“Time on our Hands”. Resin and cast hands & arms, with alumina finish.
Between the twists and turns of the weather the lighthouse keepers’ hours were long. It was a life of solitude, away from their family or village. They had many hours to fill and to contemplate. Some have spoken of a constant wonder at the natural beauty and changing light, which they saw, as the days passed from dawn to sunset – ever changing with the seasons. No wonder that some of them were moved to paint, what they observed outside. Others turned the driftwood, string or flotsam, that was washed their way on the tides, into something creative - giving it a new life.
“Time on our Hands” illustrates just five of the numerous lighthouse keepers’ pastimes. Some of the “hobbies” had a practical bent, like cooking, bread making and general baking. For food it wasn’t always easy to get fresh supplies, so gardening was practical as well as time filling.
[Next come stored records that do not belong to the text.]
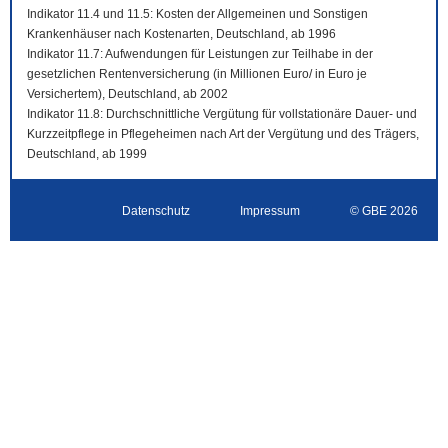
Indikator 11.4 und 11.5: Kosten der Allgemeinen und Sonstigen
Krankenhäuser nach Kostenarten, Deutschland, ab 1996
Indikator 11.7: Aufwendungen für Leistungen zur Teilhabe in der
gesetzlichen Rentenversicherung (in Millionen Euro/ in Euro je
Versichertem), Deutschland, ab 2002
Indikator 11.8: Durchschnittliche Vergütung für vollstationäre Dauer- und
Kurzzeitpflege in Pflegeheimen nach Art der Vergütung und des Trägers,
Deutschland, ab 1999
Datenschutz
Impressum
© GBE 2026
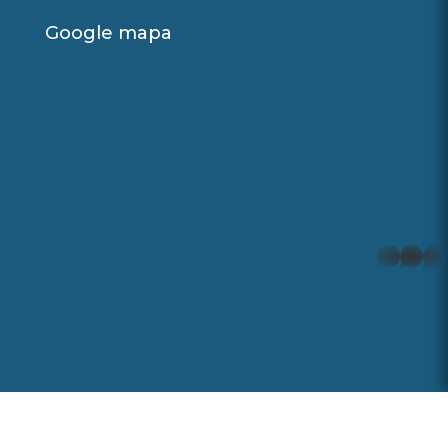
Google mapa
whatsapp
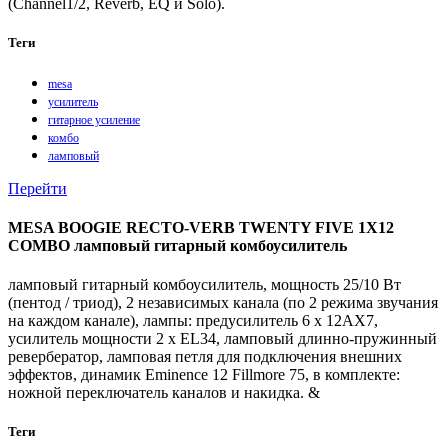
(Channel1/2, Reverb, EQ и Solo).
Теги
mesa
усилитель
гитарное усиление
комбо
ламповый
Перейти
MESA BOOGIE RECTO-VERB TWENTY FIVE 1X12
COMBO ламповый гитарный комбоусилитель
ламповый гитарный комбоусилитель, мощность 25/10 Вт
(пентод / триод), 2 независимых канала (по 2 режима звучания
на каждом канале), лампы: предусилитель 6 x 12AX7,
усилитель мощности 2 x EL34, ламповый длинно-пружинный
ревербератор, ламповая петля для подключения внешних
эффектов, динамик Eminence 12 Fillmore 75, в комплекте:
ножной переключатель каналов и накидка. &
Теги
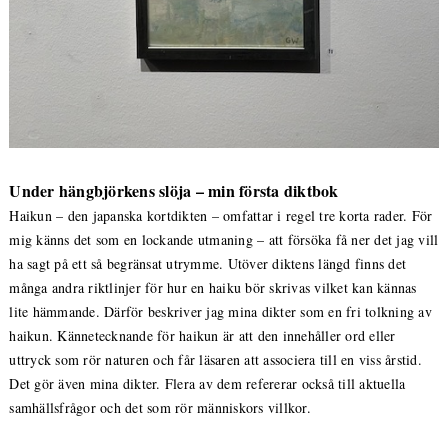
Under hängbjörkens slöja – min första diktbok
Haikun – den japanska kortdikten – omfattar i regel tre korta rader. För
mig känns det som en lockande utmaning – att försöka få ner det jag vill
ha sagt på ett så begränsat utrymme. Utöver diktens längd finns det
många andra riktlinjer för hur en haiku bör skrivas vilket kan kännas
lite hämmande. Därför beskriver jag mina dikter som en fri tolkning av
haikun. Kännetecknande för haikun är att den innehåller ord eller
uttryck som rör naturen och får läsaren att associera till en viss årstid.
Det gör även mina dikter. Flera av dem refererar också till aktuella
samhällsfrågor och det som rör människors villkor.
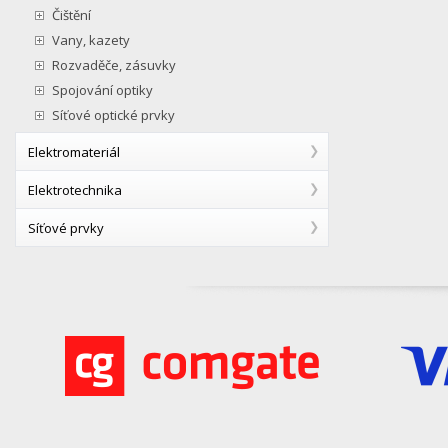
Čištění
Vany, kazety
Rozvaděče, zásuvky
Spojování optiky
Síťové optické prvky
Elektromateriál
Elektrotechnika
Síťové prvky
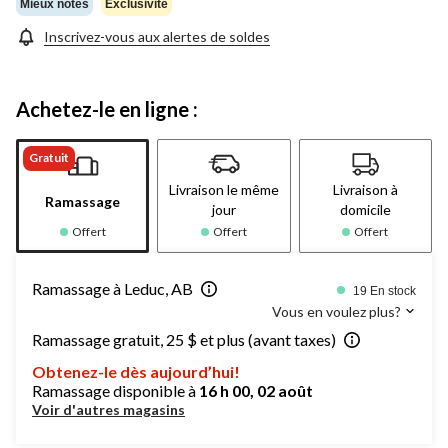
Mieux notés
Exclusivité
Inscrivez-vous aux alertes de soldes
Achetez-le en ligne :
Gratuit
Livraison le même
Livraison à
Ramassage
jour
domicile
Offert
Offert
Offert
Ramassage à Leduc, AB
19 En stock
Vous en voulez plus?
Ramassage gratuit, 25 $ et plus (avant taxes)
Obtenez-le dès aujourd’hui!
Ramassage disponible à
16 h 00, 02 août
Voir d'autres magasins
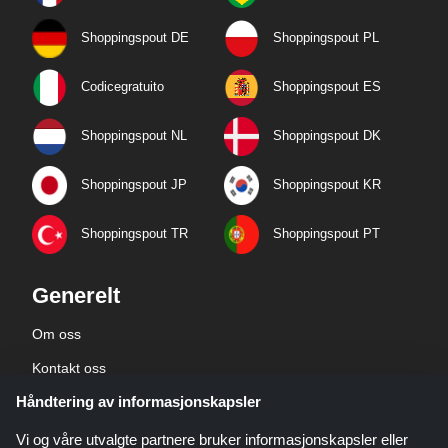
Shoppingspout DE
Shoppingspout PL
Codicegratuito
Shoppingspout ES
Shoppingspout NL
Shoppingspout DK
Shoppingspout JP
Shoppingspout KR
Shoppingspout TR
Shoppingspout PT
Generelt
Om oss
Kontakt oss
Håndtering av informasjonskapsler
Bedriftsinformasjon
personvernerklæring
Vi og våre utvalgte partnere bruker informasjonskapsler eller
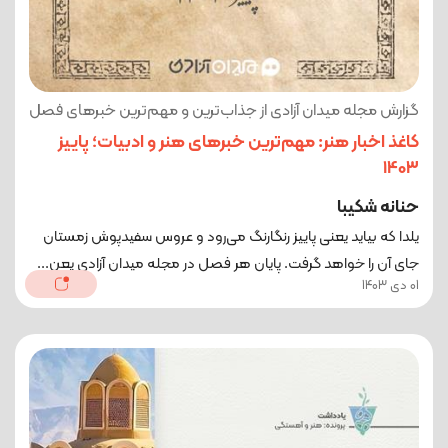
گزارش مجله میدان آزادی از جذاب‌ترین و مهم‌ترین خبرهای فصل
کاغذ اخبار هنر: مهم‌ترین خبرهای هنر و ادبیات؛ پاییز
1403
حنانه شکیبا
یلدا که بیاید یعنی پاییز رنگارنگ می‌رود و عروس سفیدپوش زمستان
جای آن را خواهد گرفت. پایان هر فصل در مجله میدان آزادی یعن...
01 دی 1403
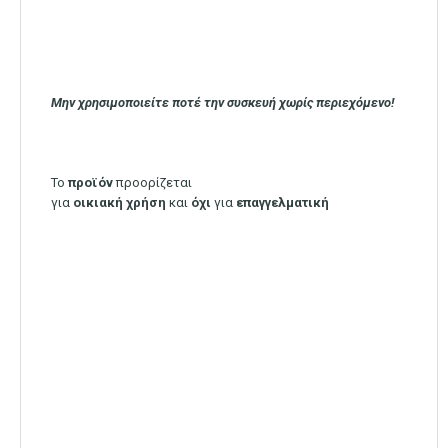
Μην χρησιμοποιείτε ποτέ την συσκευή χωρίς περιεχόμενο!
Το
προϊόν
προορίζεται
για
οικιακή
χρήση
και
όχι
για
επαγγελματική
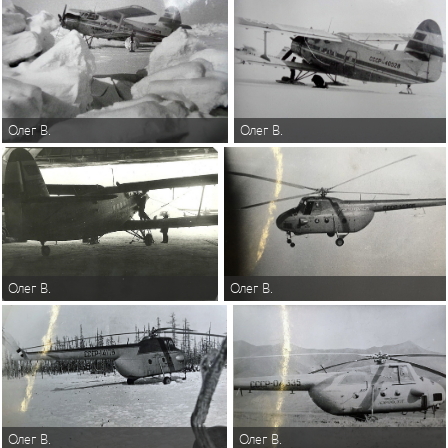
Олег В.
Олег В.
Олег В.
Олег В.
Олег В.
Олег В.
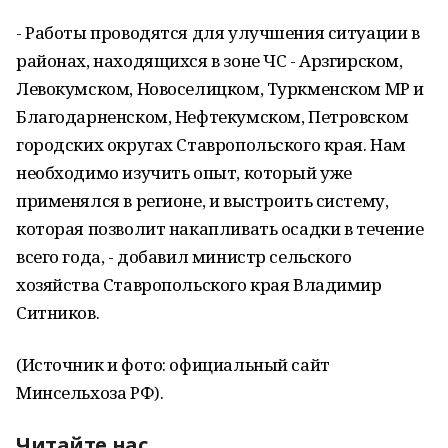
- Работы проводятся для улучшения ситуации в
районах, находящихся в зоне ЧС - Арзгирском,
Левокумском, Новоселицком, Туркменском МР и
Благодарненском, Нефтекумском, Петровском
городских округах Ставропольского края. Нам
необходимо изучить опыт, который уже
применялся в регионе, и выстроить систему,
которая позволит накапливать осадки в течение
всего года, - добавил министр сельского
хозяйства Ставропольского края Владимир
Ситников.
(Источник и фото: официальный сайт
Минсельхоза РФ).
Читайте нас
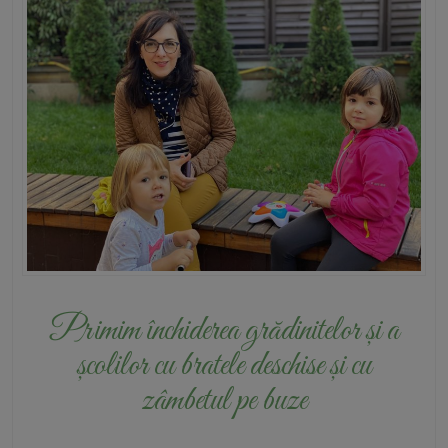
Primim închiderea grădinitelor și a
școlilor cu bratele deschise și cu
zâmbetul pe buze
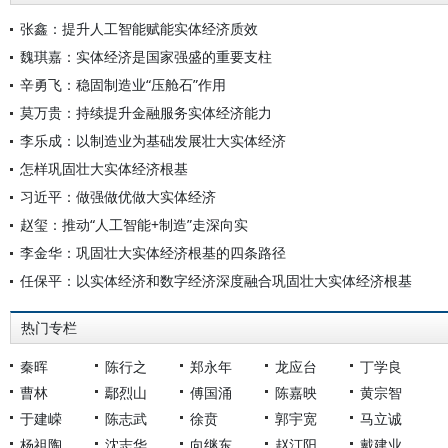
张鑫：提升人工智能赋能实体经济质效
魏琪嘉：实体经济是国家强盛的重要支柱
辛勇飞：稳固制造业“压舱石”作用
莫万贵：持续提升金融服务实体经济能力
李乐成：以制造业为基础发展壮大实体经济
怎样巩固壮大实体经济根基
习近平：做强做优做大实体经济
赵玺：推动“人工智能+制造”走深向实
李金华：巩固壮大实体经济根基的四条路径
任保平：以实体经济和数字经济深度融合巩固壮大实体经济根基
热门专栏
秦晖
陈行之
郑永年
龙应台
丁学良
曹林
鄢烈山
傅国涌
陈嘉映
黄宗智
于建嵘
陈志武
徐贲
郭宇宽
马立诚
杨祖陶
沈志华
向继东
赵汀阳
戴建业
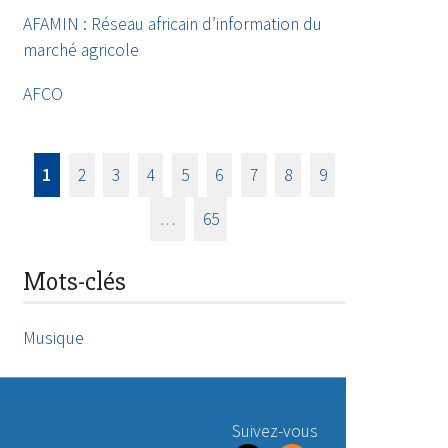
AFAMIN : Réseau africain d’information du
marché agricole
AFCO
1
2
3
4
5
6
7
8
9
…
65
Mots-clés
Musique
Suivez-vous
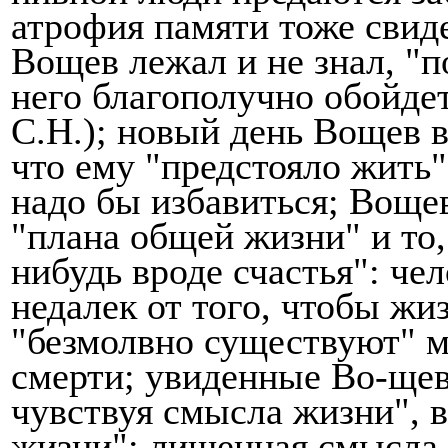
атрофия памяти тоже свиде
Вощев лежал и не знал, "п
него
благополучно обойдет
С.Н.);
новый день Вощев 
что ему
"предстояло жить
надо бы избавиться; Вощев
"плана общей жизни"
и то
нибудь вроде счастья":
чел
недалек от того, чтобы жи
"безмолвно существуют"
м
смерти; увиденные Во-ще
чувствуя смысла жизни",
жизни":
лишенная смысла 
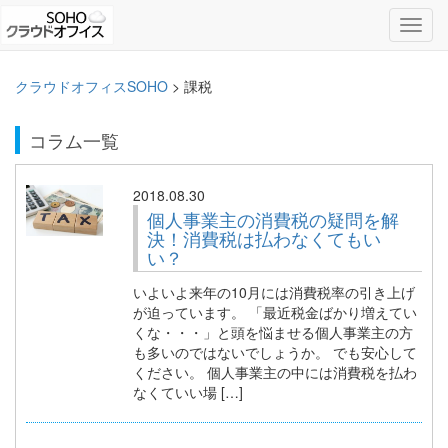
Toggl
navig
クラウドオフィスSOHO
>
課税
コラム一覧
2018.08.30
個人事業主の消費税の疑問を解
決！消費税は払わなくてもい
い？
いよいよ来年の10月には消費税率の引き上げ
が迫っています。 「最近税金ばかり増えてい
くな・・・」と頭を悩ませる個人事業主の方
も多いのではないでしょうか。 でも安心して
ください。 個人事業主の中には消費税を払わ
なくていい場 […]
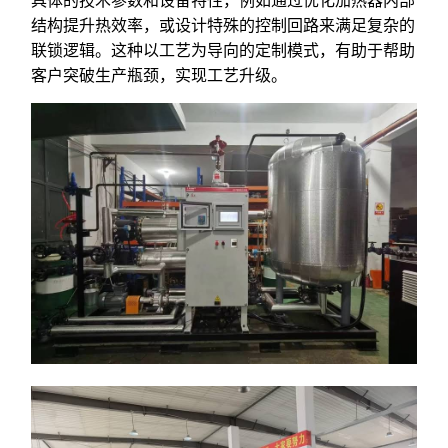
结构提升热效率，或设计特殊的控制回路来满足复杂的
联锁逻辑。这种以工艺为导向的定制模式，有助于帮助
客户突破生产瓶颈，实现工艺升级。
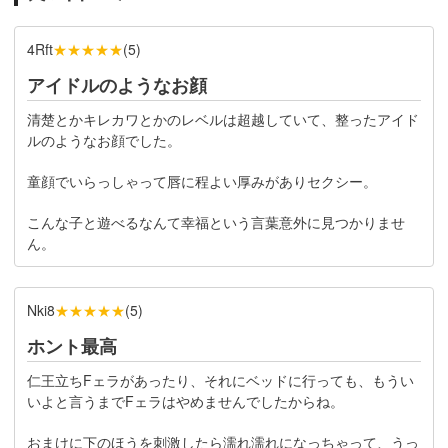
★★★★★
4Rft
(
5
)
アイドルのようなお顔
清楚とかキレカワとかのレベルは超越していて、整ったアイド
ルのようなお顔でした。
童顔でいらっしゃって唇に程よい厚みがありセクシー。
こんな子と遊べるなんて幸福という言葉意外に見つかりませ
ん。
★★★★★
Nki8
(
5
)
ホント最高
仁王立ちFェラがあったり、それにベッドに行っても、もうい
いよと言うまでFェラはやめませんでしたからね。
おまけに下のほうを刺激したら濡れ濡れになっちゃって、うっ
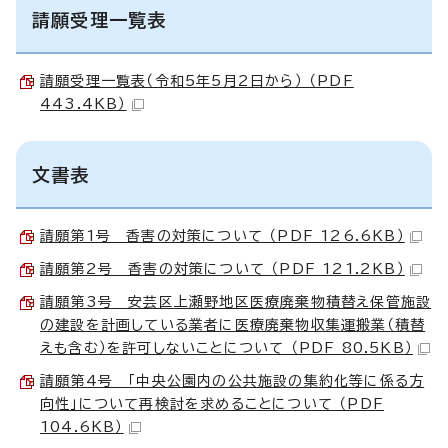
請願受理一覧表
請願受理一覧表（令和5年5月2日から） （PDF
443.4KB）
文書表
請願第1号 香害の対策について （PDF 126.6KB）
請願第2号 香害の対策について （PDF 121.2KB）
請願第3号 安芸区上瀬野地区医療廃棄物積替え保管施設
の建設を計画している業者に医療廃棄物収集運搬業（積替
えも含む）を許可しないことについて （PDF 80.5KB）
請願第4号 「中央公園内の公共施設の集約化等に係る方
向性」について再検討を求めることについて （PDF
104.6KB）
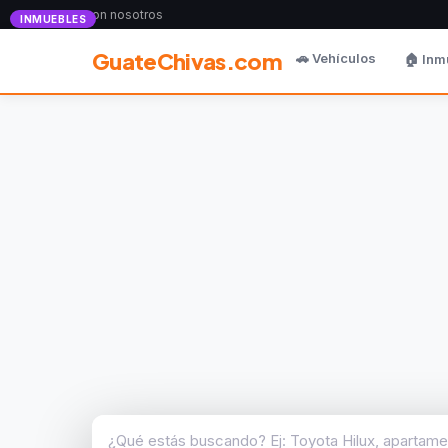
Anunciate con nosotros
INMUEBLES
GuateChivas.com
🚗 Vehículos
🏠 Inm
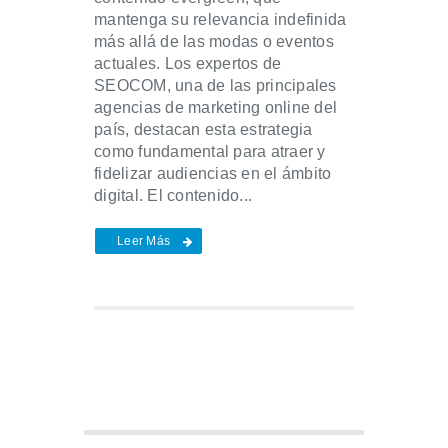
mantenga su relevancia indefinida
más allá de las modas o eventos
actuales. Los expertos de
SEOCOM, una de las principales
agencias de marketing online del
país, destacan esta estrategia
como fundamental para atraer y
fidelizar audiencias en el ámbito
digital. El contenido...
Leer Más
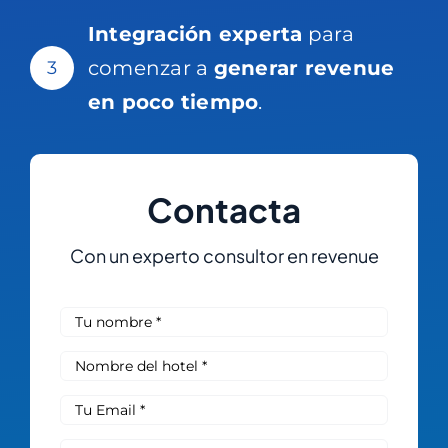
Integración experta
para
comenzar a
generar revenue
3
en poco tiempo
.
Contacta
Con un experto consultor en revenue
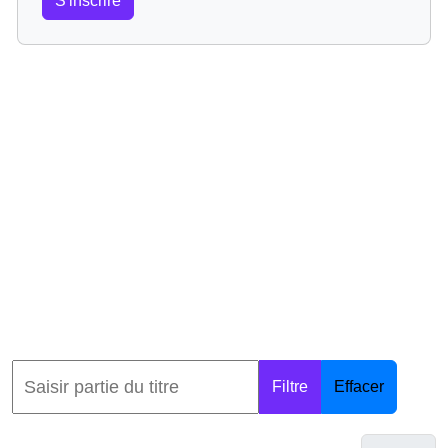
S'inscrire
Filtre
Effacer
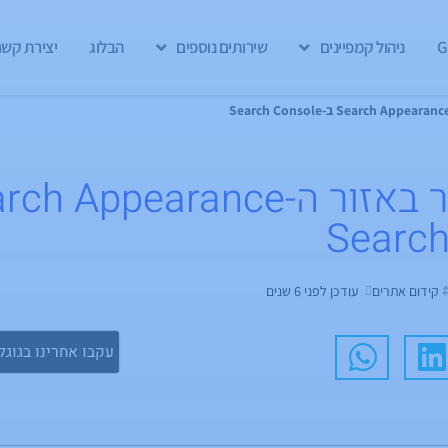
ניהול קמפיינים
שירותים נוספים
הבלוג
יצירת קשר
Search
קידום אתרים
עודכן לפני 6 שנים
עקבו אחרינו בגוגל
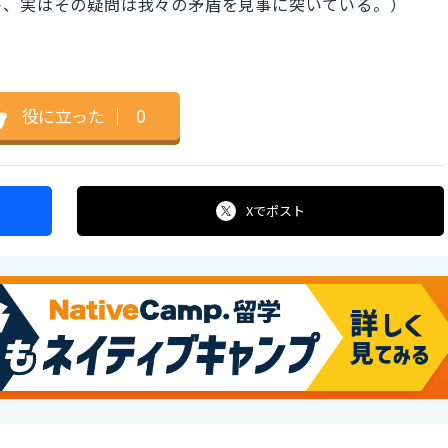
が、実はその疑問は我々の矛盾を見事に突いている。）
役に立った
｜
0
Xで
ポスト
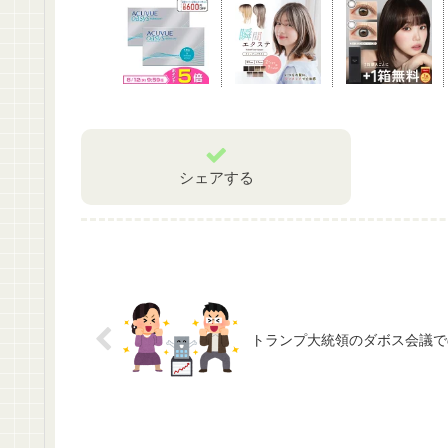
シェアする
トランプ大統領のダボス会議で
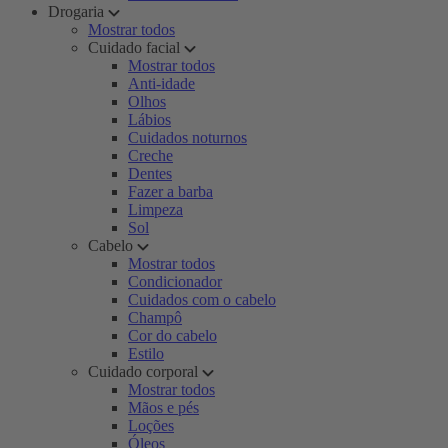
Drogaria
Mostrar todos
Cuidado facial
Mostrar todos
Anti-idade
Olhos
Lábios
Cuidados noturnos
Creche
Dentes
Fazer a barba
Limpeza
Sol
Cabelo
Mostrar todos
Condicionador
Cuidados com o cabelo
Champô
Cor do cabelo
Estilo
Cuidado corporal
Mostrar todos
Mãos e pés
Loções
Óleos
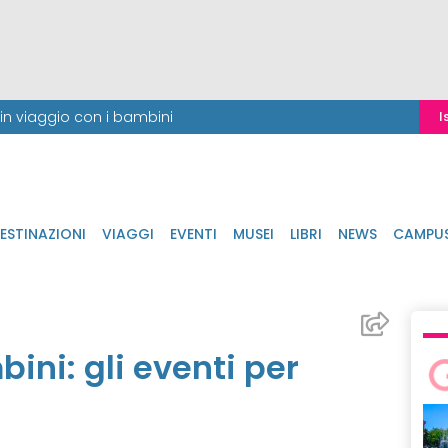
i in viaggio con i bambini
I
ESTINAZIONI
VIAGGI
EVENTI
MUSEI
LIBRI
NEWS
CAMPU
ini: gli eventi per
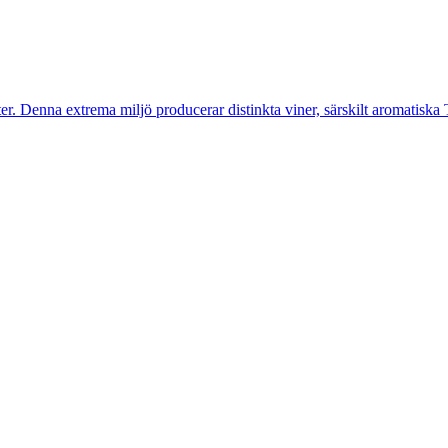
ter. Denna extrema miljö producerar distinkta viner, särskilt aromatiska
But gardening was quite difficult. The thin, coastal soil and harsh, salty winds made growing impossible for all but the most tough, quick growing plants. As illustrated the thin soil could be improved by the addition of seaweed. But root crops were still impossible. A small garden was however managed for some years at the Mizen Head Signal Station. Model boats called Cirques were made as perfect mini versions of the flat bottomed vessels, that transported livestock up the west coast of Ireland. Also popular was the tradition of creating intricate ships in bottles. The bottles having been emptied first… Lighthouse keepers used, what was readily available, so bottles were decorated with shells, or models were constructed out of spent matches. Despite their tough, manual hands many were able to work with great skill in intricate detail. Fishing was also popular. Coastlines around lighthouses are naturally wild, but at quieter times they could throw a line from a rock or venture out to catch something for supper.
“Kinetic Seagulls”. Wood. The life size, flying sea birds, depict the Common gull and the Herring gull. The largest bird is the great Black backed gull, flying home to its nest on the cliffs with a mackerel. The distinctive, red dot on the underside of the beak is to guide the chicks to peck, and thereby make their parent release the food.